The original idea of how much money is required in the financial entities was supposed to be governed by the needs of developing countries and not by the will of the developed world to contribute voluntarily, Fakir said. The United Nations Framework Convention on Climate Change has a provision in Article 11.3 (d) that says, “Determination in a predictable and identifiable manner of the amount of funding necessary and available for the implementation of this Convention and the conditions under which that amount shall be periodically reviewed.”
This means that the COP should make a determination on financing needed for its implementation and the ‘replenishment process’ of the GCF and GEF should be guided by this number. “We have not been able to get developed countries to agree to fulfil this obligation since the signing and ratification of the Convention, which was some 28 years ago,” said Fakeer. The reality is that Glasgow did not deliver any ambition on finance both for mitigation and adaptation, he added.
Now, with the final decision on proceeds to the Adaptation Fund under Article 6.2 being voluntary, the worrisome question is where will the money required for developing countries to adapt to climate change fallouts come from. Chirag Gajjar, head-subnational climate action, World Resources Institute, India, a global think-tank, says all eyes will be on the finance commitment of $100 billion annually that the developed world is yet to deliver on.

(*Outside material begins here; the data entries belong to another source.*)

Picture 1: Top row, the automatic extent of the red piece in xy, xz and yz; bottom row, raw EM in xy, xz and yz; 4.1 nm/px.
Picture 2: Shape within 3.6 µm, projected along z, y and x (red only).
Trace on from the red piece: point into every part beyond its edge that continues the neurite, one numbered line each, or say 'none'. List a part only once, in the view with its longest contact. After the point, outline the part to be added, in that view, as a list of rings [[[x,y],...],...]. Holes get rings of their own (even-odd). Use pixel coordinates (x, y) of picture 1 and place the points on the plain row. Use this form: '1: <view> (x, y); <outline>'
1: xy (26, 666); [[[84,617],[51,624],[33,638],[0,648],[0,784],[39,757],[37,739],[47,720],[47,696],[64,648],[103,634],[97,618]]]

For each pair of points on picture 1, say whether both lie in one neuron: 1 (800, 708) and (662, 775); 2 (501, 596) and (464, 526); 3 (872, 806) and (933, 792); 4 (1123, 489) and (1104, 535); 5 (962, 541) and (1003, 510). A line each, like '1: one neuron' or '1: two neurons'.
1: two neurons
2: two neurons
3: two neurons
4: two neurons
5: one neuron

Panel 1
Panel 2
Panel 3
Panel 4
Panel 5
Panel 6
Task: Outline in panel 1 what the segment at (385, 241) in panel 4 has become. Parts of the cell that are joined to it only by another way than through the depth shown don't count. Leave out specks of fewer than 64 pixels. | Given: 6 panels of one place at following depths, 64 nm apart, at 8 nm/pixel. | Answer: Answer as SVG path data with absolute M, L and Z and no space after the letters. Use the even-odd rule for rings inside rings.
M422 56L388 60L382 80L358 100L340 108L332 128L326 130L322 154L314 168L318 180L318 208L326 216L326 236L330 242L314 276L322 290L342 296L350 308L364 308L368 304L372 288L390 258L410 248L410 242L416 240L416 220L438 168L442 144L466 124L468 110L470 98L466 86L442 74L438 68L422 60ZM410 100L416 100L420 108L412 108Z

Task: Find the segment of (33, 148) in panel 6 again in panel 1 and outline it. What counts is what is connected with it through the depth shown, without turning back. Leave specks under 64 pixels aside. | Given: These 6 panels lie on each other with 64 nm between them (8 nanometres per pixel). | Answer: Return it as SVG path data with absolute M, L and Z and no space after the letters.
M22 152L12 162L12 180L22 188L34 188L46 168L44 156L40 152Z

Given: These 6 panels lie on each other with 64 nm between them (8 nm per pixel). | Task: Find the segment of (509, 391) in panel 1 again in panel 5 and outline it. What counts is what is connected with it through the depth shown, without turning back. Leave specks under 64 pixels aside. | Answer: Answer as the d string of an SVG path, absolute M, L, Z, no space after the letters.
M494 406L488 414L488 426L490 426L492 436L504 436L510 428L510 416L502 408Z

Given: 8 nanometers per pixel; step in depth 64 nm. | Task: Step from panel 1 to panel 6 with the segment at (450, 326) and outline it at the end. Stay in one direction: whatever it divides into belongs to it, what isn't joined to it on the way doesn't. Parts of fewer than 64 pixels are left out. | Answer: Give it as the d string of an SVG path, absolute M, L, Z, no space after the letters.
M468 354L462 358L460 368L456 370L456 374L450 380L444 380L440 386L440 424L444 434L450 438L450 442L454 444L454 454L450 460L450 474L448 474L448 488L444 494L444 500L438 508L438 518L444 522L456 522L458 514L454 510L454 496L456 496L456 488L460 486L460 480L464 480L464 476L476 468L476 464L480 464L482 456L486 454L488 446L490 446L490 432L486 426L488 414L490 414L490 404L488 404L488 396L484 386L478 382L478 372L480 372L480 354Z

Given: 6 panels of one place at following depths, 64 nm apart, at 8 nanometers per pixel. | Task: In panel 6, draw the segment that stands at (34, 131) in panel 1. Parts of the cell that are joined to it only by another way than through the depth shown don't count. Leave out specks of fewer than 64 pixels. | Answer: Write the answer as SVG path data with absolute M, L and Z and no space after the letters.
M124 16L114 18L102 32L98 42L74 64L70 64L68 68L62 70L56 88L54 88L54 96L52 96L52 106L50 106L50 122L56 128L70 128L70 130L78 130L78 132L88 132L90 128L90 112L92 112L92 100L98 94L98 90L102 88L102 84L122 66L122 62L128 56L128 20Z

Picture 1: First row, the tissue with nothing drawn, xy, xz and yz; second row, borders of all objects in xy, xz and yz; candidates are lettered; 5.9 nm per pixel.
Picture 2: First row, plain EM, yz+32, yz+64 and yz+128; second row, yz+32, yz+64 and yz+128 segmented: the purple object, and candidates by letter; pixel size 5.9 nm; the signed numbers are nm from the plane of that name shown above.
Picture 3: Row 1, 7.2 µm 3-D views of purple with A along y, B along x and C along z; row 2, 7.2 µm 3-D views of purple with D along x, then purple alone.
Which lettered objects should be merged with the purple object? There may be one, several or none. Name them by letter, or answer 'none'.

According to 2019 figures, developed countries were still $20 billion short. Which means between 2020 and 2024, they need to deliver a $100 billion plus the current deficit. And they have to ensure that it is equally split between adaptation and mitigation, Gajjar said. Right now, only about 25% is going towards adaptation needs. Developed countries, therefore, have two important challenges ahead of them. First, delivering the $100 billion per year between 2020 and 2024, and second, to increase the share of adaptation from 25% to 50%, Gajjar added.
Until these challenges are met, developing countries will have to make do with the “charity” offered by their developed counterparts.